En la parte trasera del castillo encontré una pequeña sala de estar. Más cálida. Tenía cojines color vino, una chimenea con brasas apagadas, y un reloj de pared que sí funcionaba. Las agujas marcaban las diez y cuarto.
Sobre la mesa había una carpeta. Curiosa, me acerqué. Había papeles, fotografías, y una hoja con nombres y fechas.
No los toqué, pero uno de los nombres destacaba: Emma Ríos.
Mi sangre se heló, no podía ser casualidad.
Retrocedí lentamente y salí de la habitación. Si mi nombre estaba allí, era porque alguien había empezado a investigar. Tal vez sabían que llegaría o tal vez alguien ya me había delatado.

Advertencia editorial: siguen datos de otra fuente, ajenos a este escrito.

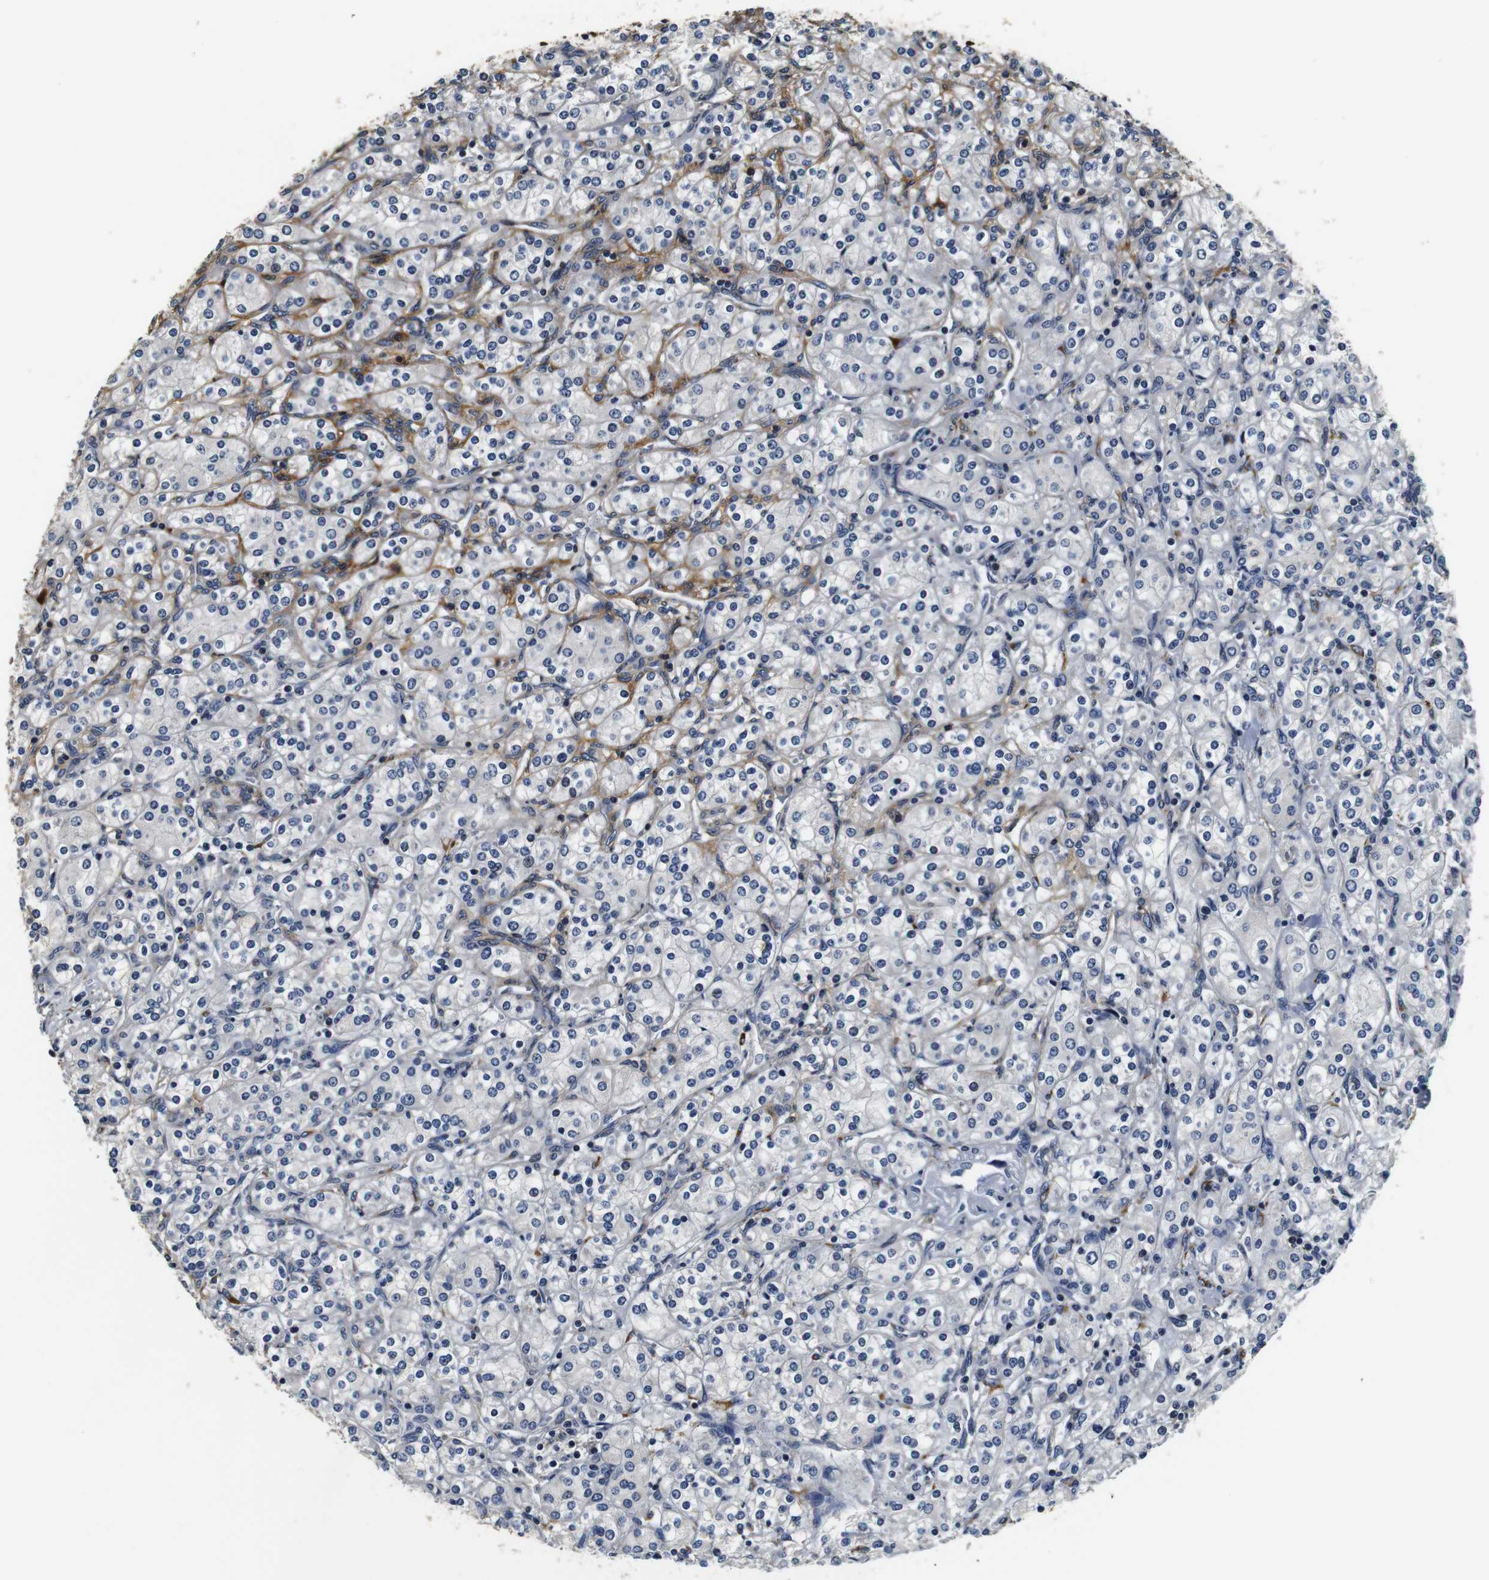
{"staining": {"intensity": "negative", "quantity": "none", "location": "none"}, "tissue": "renal cancer", "cell_type": "Tumor cells", "image_type": "cancer", "snomed": [{"axis": "morphology", "description": "Adenocarcinoma, NOS"}, {"axis": "topography", "description": "Kidney"}], "caption": "Tumor cells are negative for protein expression in human adenocarcinoma (renal).", "gene": "COL1A1", "patient": {"sex": "male", "age": 77}}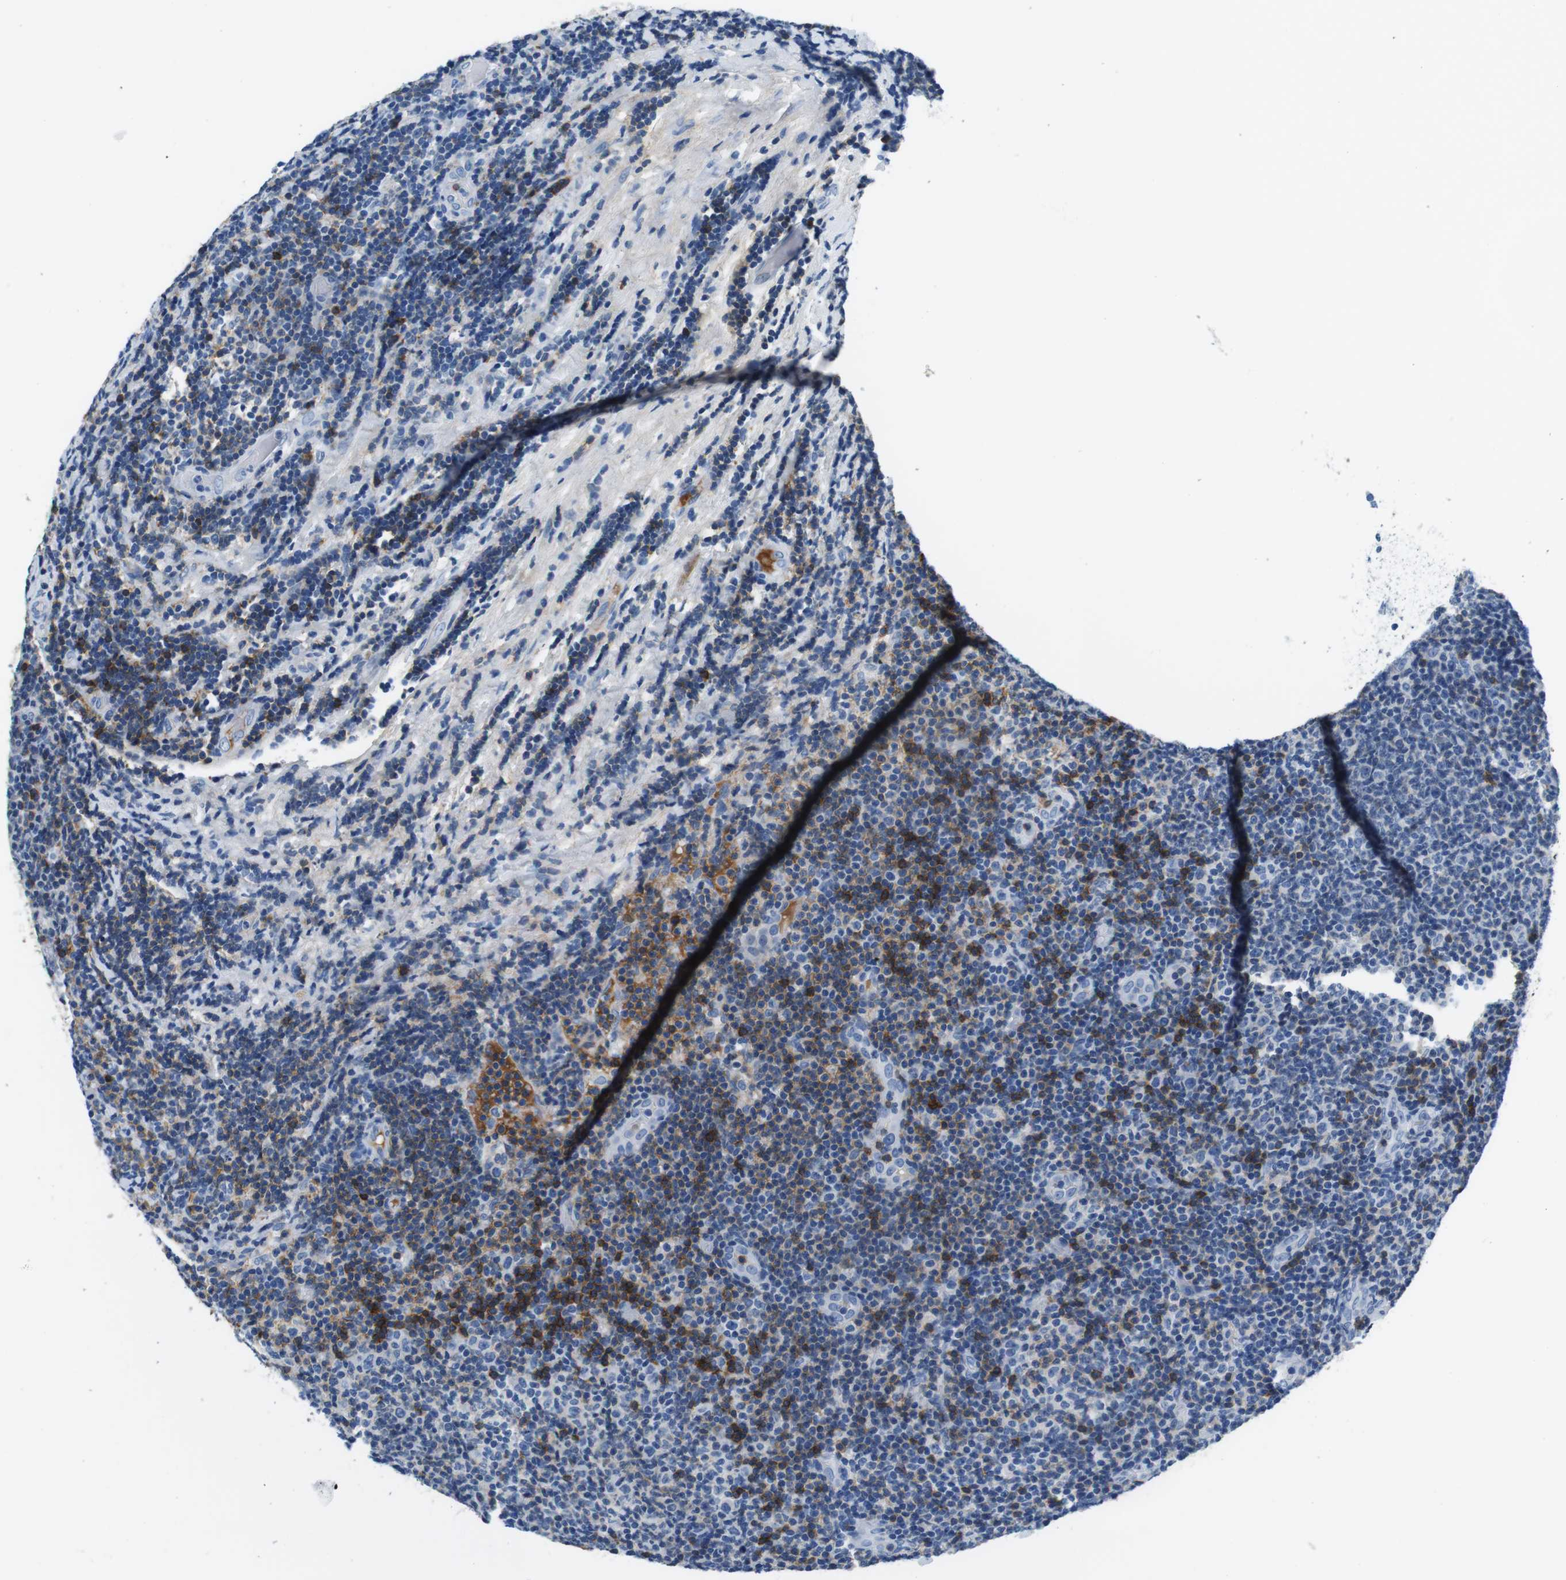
{"staining": {"intensity": "negative", "quantity": "none", "location": "none"}, "tissue": "lymphoma", "cell_type": "Tumor cells", "image_type": "cancer", "snomed": [{"axis": "morphology", "description": "Malignant lymphoma, non-Hodgkin's type, Low grade"}, {"axis": "topography", "description": "Lymph node"}], "caption": "IHC photomicrograph of neoplastic tissue: human low-grade malignant lymphoma, non-Hodgkin's type stained with DAB reveals no significant protein staining in tumor cells.", "gene": "IGHD", "patient": {"sex": "male", "age": 83}}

La ansiedad me apretaba el pecho, pero decidí quedarme una noche más. Ya estaba allí. Tenía que intentarlo.
Podría presentarme, decir que había llegado un día antes, inventar que me habían dado indicaciones confusas… y sonreír, mostrarme dispuesta, servicial. Ocultar la verdad, una vez más.El pasillo estaba silencioso, con la penumbra filtrándose por las ventanas altas. Iba hacia el ala este, donde había visto una puerta abierta y un hilo de luz artificial, cuando escuché pasos y un murmullo apagado. Me detuve.
Antes de que pudiera retroceder o buscar dónde ocultarme, una voz surgió detrás de mí, seca y autoritaria:
—¿Quién eres tú?
Me giré de golpe.
Una mujer de rostro severo, cabello recogido con precisión y delantal oscuro estaba a pocos pasos, una bandeja de té en las manos. Sus ojos no pestañearon mientras me examinaba de arriba abajo.